A Vittorio Cavini trent’anni fa venne diagnosticata la sclerosi multipla, «proprio una brutta malattia», ma di cui «non si muore».
Giornalista che ha attraversato più volte gli Stati Uniti, la Cina, l’Africa, l’India, l’Australia, le isole dei Mari del Sud, la Patagonia, l’Europa «e l’Italia naturalmente, alla scoperta di quelle piccole meravigliose località che sono sparse come perle nel nostro Paese…», Cavini dice che «il mondo è immenso» e scrive un libro che emoziona solo a sfogliarlo per via delle inserzioni fotografiche: la miseria nel Burkina Faso, la Cappadocia turca, l’esercito di terracotta a Xian in Cina, un albero di Angkor che ha messo le radici addosso a un vecchio tempio, i pinguini della Patagonia.
Nato nel 1935, l’autore di Rotellando per il mondo ha lavorato per quotidiani come «L’Adige» e «Il Giorno», oltre che per la RAI. Ha pubblicato Un pozzo per la vita; L’avventura di Kino; Una storia vera; Merano: 30 aprile 1945, Quando ai tedeschi cambiarono nome e ha scritto l’opera teatrale La donna delle candele cui è stato attribuito il Premio Nazionale Bolzano.
Il nuovo libro – pubblicato dalla casa editrice Raetia a cura dell’Associazione Sclerosi Multipla Alto Adige – è un’autobiografia che si rivolge in modo particolare alle persone con disabilità, con lo scopo esplicito di spronarle a non cadere nella depressione e a vivere con entusiasmo.
Cavini dice di riuscirci, aiutato da una parte dalla sua passione per il giornalismo, dalla «voglia incessante di scoprire, analizzare, capire il mondo» e dall’altra dal sostegno costante della moglie Silvia che l’ha accompagnato nelle sue avventure.
Rotellando per il mondo non è il libro di una persona con disabilità che viaggia e poi narra ciò che gli è capitato, ma l’opera di “un viaggiatore e scrittore che ha la sclerosi multipla”.
La differenza sta innanzitutto nella capacità vivida di scrittura e poi nella scelta dei contenuti tra cui la malattia si colloca come uno degli elementi sorprendenti e difficili della vita insieme allo stupore di fronte a un tempio millenario della Cambogia o a un amico conosciuto nelle peripezie di un viaggio.

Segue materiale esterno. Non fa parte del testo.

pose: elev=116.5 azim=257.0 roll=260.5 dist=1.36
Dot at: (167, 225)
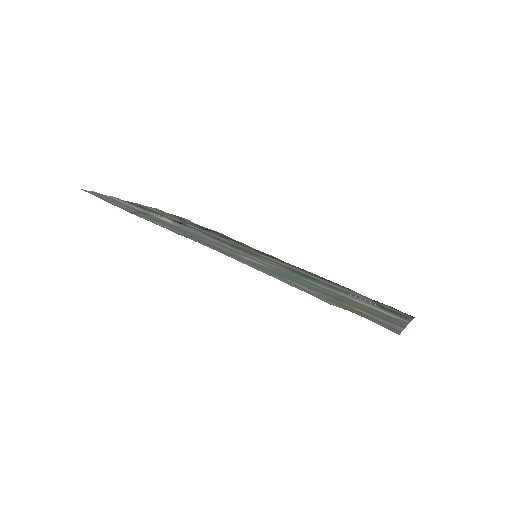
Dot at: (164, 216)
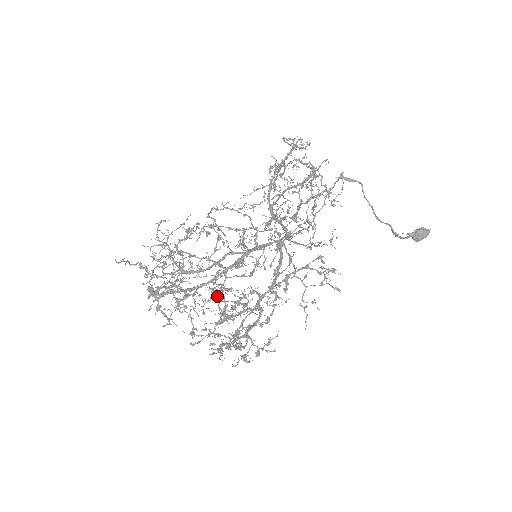
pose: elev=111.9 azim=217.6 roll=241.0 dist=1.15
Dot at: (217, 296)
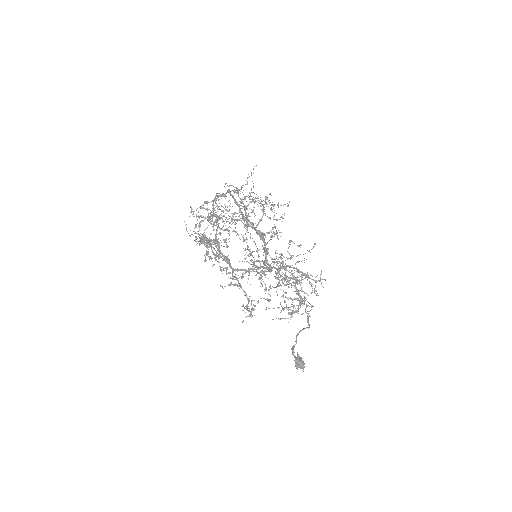
Dot at: occluded
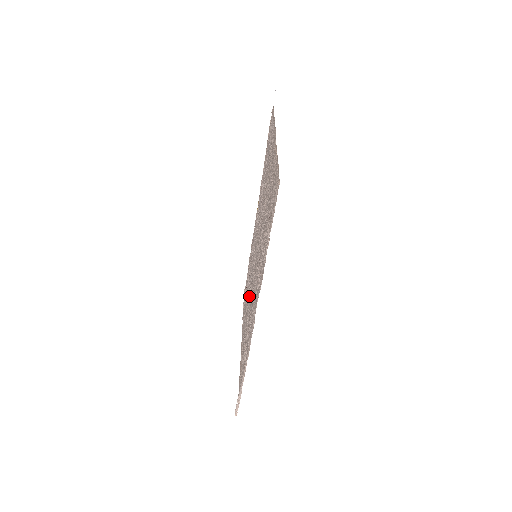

Per capire lo stile di Cavini, basta leggere questo ameno passaggio: «Jaiselmer nel deserto del Tar, sul confine fra India e Pakistan, è una città fatta con l’uncinetto. I suoi edifici sono tutto un sottilissimo merletto che trasmette un fascino indescrivibile. A Jaiselmer una vacca sacra ha diviso me dalla Silvia. In una delle molte strettoie della città, che è tutta un intrico di stretti antichi vicoli, una vacca che cercava un po’ d’ombra improvvisamente si è sdraiata di traverso. Io ero appena passato, la Silvia ancora no. Quella era sacra e quindi intoccabile. Anche i sette-otto abitanti di Jaiselmer che erano rimasti intrappolati si sono guardati bene dal disturbarla. Poi a qualcuno è venuto in mente che tornando indietro e facendo un lungo giro si poteva by-passare la mucca. Io sono rimasto fermo in carrozzina, per fortuna all’ombra insieme alla vacca, e dopo un po’ la Silvia mi ha raggiunto.»
Quanto al tema centrale del viaggio, ad un certo punto del libro l’autore chiarisce la sua vocazione di girovago: «Ogni tanto qualcuno mi dice: “Tu fai un mucchio di viaggi. Bella forza! Tu i soldi li hai!”. Il che è un discorso che lascia, almeno in parte, il tempo che trova. Per viaggiare credo che siano due le cose veramente essenziali: il tempo e la voglia. Uno che lavora non può certamente stare lontano da casa tre mesi, ma comunque un viaggio di venti giorni può essere sempre alla sua portata. Quello che è indispensabile è l’impulso, la necessità di salire in aereo, di mettersi al volante e partire. Se questo manca, tanto vale andare a Jesolo e restarci per tutta la vacanza».
Cavini, che a Jesolo non dev’essersi fermato a lungo – sempre che vi sia mai stato – conclude il suo libro rilanciando entusiasmo e speranza: «Ci siamo fermati ancora a Coburg e a Bad Aibling, poi a Merano. Dopo un bel po’ di sedute di fisioterapia, la mia schiena è tornata in ordine. La gamba destra invece va sempre peggio, ma questo era scontato fin dall’inizio. È una valigia sempre più pesante da portare. Però insisto: ai 150 anni mi piacerebbe proprio arrivare!».